Task description =>
An exact repetition of all the entries that follow is required.

Records for the exercise =>
- Opening Delimiter -
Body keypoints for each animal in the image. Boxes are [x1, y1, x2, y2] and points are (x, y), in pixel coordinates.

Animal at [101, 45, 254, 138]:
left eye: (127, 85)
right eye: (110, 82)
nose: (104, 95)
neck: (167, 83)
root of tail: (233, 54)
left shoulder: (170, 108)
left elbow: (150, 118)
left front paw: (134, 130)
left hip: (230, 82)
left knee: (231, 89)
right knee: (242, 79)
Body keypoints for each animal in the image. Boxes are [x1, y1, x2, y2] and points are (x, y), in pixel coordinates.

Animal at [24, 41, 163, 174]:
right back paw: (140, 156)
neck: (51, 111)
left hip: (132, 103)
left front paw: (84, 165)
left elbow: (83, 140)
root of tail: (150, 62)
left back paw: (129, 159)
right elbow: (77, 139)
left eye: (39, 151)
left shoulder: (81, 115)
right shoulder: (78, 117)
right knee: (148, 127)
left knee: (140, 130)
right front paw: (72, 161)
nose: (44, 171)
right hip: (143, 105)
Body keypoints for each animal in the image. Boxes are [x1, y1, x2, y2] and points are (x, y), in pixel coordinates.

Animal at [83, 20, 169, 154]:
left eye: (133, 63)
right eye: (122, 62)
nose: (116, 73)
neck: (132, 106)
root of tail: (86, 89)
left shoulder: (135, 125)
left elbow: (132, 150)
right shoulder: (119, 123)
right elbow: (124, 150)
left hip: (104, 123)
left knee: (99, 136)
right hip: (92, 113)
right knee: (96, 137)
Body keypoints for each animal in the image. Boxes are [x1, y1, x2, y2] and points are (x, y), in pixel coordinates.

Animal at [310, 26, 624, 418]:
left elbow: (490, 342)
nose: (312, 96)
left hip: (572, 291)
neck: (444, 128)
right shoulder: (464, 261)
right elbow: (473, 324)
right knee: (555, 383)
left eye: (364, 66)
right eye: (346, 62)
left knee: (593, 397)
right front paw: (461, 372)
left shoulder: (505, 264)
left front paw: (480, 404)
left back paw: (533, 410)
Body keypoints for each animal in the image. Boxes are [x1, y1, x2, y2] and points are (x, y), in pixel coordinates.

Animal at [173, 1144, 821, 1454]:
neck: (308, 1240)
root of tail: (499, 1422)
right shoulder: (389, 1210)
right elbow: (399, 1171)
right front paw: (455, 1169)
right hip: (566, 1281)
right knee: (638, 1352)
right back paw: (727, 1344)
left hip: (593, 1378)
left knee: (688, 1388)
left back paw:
- Closing Delimiter -
Your response =>
Body keypoints for each animal in the image. Boxes are [x1, y1, x2, y2] and points are (x, y), in pixel coordinates.

Animal at [101, 45, 254, 138]:
left eye: (127, 85)
right eye: (110, 82)
nose: (104, 95)
neck: (167, 83)
root of tail: (233, 54)
left shoulder: (170, 108)
left elbow: (150, 118)
left front paw: (134, 130)
left hip: (230, 82)
left knee: (231, 89)
right knee: (242, 79)
Body keypoints for each animal in the image. Boxes are [x1, y1, x2, y2] and points are (x, y), in pixel coordinates.

Animal at [24, 41, 163, 174]:
right back paw: (140, 156)
neck: (51, 111)
left hip: (132, 103)
left front paw: (84, 165)
left elbow: (83, 140)
root of tail: (150, 62)
left back paw: (129, 159)
right elbow: (77, 139)
left eye: (39, 151)
left shoulder: (81, 115)
right shoulder: (78, 117)
right knee: (148, 127)
left knee: (140, 130)
right front paw: (72, 161)
nose: (44, 171)
right hip: (143, 105)
Body keypoints for each animal in the image. Boxes are [x1, y1, x2, y2] and points are (x, y), in pixel coordinates.

Animal at [83, 20, 169, 154]:
left eye: (133, 63)
right eye: (122, 62)
nose: (116, 73)
neck: (132, 106)
root of tail: (86, 89)
left shoulder: (135, 125)
left elbow: (132, 150)
right shoulder: (119, 123)
right elbow: (124, 150)
left hip: (104, 123)
left knee: (99, 136)
right hip: (92, 113)
right knee: (96, 137)
Body keypoints for each animal in the image. Boxes are [x1, y1, x2, y2] and points are (x, y), in pixel coordinates.

Animal at [310, 26, 624, 418]:
left elbow: (490, 342)
nose: (312, 96)
left hip: (572, 291)
neck: (444, 128)
right shoulder: (464, 261)
right elbow: (473, 324)
right knee: (555, 383)
left eye: (364, 66)
right eye: (346, 62)
left knee: (593, 397)
right front paw: (461, 372)
left shoulder: (505, 264)
left front paw: (480, 404)
left back paw: (533, 410)
Body keypoints for each animal in the image. Boxes are [x1, y1, x2, y2] and points are (x, y), in pixel coordinates.

Animal at [173, 1144, 821, 1454]:
neck: (308, 1240)
root of tail: (499, 1422)
right shoulder: (389, 1210)
right elbow: (399, 1171)
right front paw: (455, 1169)
right hip: (566, 1281)
right knee: (638, 1352)
right back paw: (727, 1344)
left hip: (593, 1378)
left knee: (688, 1388)
left back paw:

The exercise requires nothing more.